Aquaculture for all

MH Canada Criticised Over Farmed Salmon

Salmonids Sustainability +2 more

CANADA - Marine Harvest Canada is being criticised for its decision to place 500,000 additional farmed salmon to one of BC's most sensitive wild salmon migration routes.

Environmental groups, the Georgia Strait Alliance and the Coastal Alliance for Aquaculture Reform (CAAR) are dismayed by the group's decision, which is says will put the survival of the 2009 collapsed Fraser River sockeye offspring and other out-migrating juvenile wild salmon at increased risk.

"By adding another half million farmed fish to a sensitive migration route, Marine Harvest is sending a signal to British Columbians that they are not concerned about the impact their fish farms are having on wild salmon," says Michelle Young of the Georgia Strait Alliance and CAAR. "Marine Harvest Canada's only concern is their bottom line, even if it means harming the marine environment and the businesses on our coast that rely on wild salmon."

While all species of wild salmon use this migratory corridor, of significant concern are the offspring of the collapsed 2009 Fraser River sockeye run, expected to start their migration through this area at the end of spring. A think tank of scientists gathered at Simon Fraser University in late 2009 to discuss potential causes of the 2009 collapse and recommended immediate measures to experimentally remove salmon farms from critical sockeye migration routes such as the Wild Salmon Narrows area to protect out-migrating Fraser sockeye salmon.

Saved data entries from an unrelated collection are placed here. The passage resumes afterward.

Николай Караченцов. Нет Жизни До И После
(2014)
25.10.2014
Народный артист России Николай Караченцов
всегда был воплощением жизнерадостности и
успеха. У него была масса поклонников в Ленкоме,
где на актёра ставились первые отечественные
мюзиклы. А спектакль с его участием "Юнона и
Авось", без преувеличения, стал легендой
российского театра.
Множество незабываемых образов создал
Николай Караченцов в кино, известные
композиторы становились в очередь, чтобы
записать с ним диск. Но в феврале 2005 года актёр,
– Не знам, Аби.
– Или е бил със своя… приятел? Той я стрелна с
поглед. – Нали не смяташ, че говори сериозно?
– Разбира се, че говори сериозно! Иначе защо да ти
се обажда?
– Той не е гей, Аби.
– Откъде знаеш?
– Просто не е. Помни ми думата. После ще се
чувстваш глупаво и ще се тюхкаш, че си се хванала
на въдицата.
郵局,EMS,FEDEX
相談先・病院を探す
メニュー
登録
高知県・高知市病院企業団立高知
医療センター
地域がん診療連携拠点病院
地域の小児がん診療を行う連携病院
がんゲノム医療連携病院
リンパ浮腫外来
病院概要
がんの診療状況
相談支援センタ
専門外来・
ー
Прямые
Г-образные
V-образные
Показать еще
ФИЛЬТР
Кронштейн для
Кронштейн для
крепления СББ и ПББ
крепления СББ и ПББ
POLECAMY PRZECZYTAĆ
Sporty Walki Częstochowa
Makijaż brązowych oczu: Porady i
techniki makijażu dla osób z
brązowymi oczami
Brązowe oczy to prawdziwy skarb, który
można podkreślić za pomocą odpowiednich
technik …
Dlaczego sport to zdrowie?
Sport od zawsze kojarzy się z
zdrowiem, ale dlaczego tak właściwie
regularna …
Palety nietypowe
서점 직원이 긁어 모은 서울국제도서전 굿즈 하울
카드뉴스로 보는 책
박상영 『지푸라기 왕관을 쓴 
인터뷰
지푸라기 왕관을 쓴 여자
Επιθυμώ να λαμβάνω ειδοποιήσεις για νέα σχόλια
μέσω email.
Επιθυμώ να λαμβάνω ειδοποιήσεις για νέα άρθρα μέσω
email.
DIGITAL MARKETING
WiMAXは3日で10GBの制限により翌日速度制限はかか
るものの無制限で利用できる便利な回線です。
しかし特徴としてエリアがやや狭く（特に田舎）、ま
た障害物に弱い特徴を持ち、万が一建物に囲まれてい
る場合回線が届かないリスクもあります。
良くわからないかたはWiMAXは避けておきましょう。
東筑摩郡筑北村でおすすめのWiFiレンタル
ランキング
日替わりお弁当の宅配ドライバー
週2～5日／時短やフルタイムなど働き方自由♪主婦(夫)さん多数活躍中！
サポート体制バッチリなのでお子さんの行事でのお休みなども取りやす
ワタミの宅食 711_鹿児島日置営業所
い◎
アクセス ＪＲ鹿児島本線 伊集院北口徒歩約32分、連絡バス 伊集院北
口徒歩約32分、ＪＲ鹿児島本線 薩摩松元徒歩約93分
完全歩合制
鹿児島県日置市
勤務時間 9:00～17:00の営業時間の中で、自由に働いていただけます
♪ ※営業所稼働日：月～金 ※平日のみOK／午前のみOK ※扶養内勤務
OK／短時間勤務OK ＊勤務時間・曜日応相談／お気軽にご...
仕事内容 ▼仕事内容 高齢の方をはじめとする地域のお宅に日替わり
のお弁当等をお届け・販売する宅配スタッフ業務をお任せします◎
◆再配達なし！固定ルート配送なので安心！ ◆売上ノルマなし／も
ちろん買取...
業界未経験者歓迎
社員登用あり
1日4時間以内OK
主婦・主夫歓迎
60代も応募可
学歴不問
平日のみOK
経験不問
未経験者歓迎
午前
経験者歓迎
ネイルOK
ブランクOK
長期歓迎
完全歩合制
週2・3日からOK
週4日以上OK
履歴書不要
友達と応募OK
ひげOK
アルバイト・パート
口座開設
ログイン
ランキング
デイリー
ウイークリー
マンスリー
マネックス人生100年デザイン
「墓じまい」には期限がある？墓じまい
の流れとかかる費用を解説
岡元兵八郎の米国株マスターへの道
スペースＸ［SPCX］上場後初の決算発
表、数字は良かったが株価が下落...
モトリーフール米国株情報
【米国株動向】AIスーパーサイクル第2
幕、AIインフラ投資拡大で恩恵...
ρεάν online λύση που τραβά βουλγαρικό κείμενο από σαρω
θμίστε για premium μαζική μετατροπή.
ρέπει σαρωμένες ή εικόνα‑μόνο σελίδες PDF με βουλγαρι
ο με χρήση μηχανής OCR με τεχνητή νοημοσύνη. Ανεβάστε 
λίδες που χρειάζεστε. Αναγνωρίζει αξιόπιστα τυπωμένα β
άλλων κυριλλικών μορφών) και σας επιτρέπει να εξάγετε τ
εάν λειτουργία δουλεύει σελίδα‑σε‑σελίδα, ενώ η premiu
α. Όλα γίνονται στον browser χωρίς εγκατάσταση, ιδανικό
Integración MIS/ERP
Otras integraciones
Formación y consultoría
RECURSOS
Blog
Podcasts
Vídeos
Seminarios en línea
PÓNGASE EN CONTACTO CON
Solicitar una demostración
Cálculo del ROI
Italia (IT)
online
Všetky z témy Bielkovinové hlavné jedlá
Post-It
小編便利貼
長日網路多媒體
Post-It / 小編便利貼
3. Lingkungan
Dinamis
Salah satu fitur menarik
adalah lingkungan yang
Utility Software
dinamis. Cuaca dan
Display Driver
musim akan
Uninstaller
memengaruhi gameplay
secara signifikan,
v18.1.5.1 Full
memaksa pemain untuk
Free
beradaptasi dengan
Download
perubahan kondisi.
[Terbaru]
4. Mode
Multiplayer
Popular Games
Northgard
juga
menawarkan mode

The Cohen Commission of Inquiry into the Decline of Fraser sockeye salmon recently ruled that the salmon farming industry must provide site-by-site fish health, disease, stocking and mortality data for 120 farms, dating back 10 years. Although the data will not be public, the commission will have access to important information not previously released. "The industry has been able to get away with operating irresponsibly in BC's marine environment for years because the details of their operations were hidden," says Stan Proboszcz of Watershed Watch Salmon Society and CAAR. "The last thing that should be allowed is an expansion of their operations along a sockeye migration corridor in the wake of calls for farm removals and especially before the sockeye inquiry examines the role fish farms may have played in their collapse."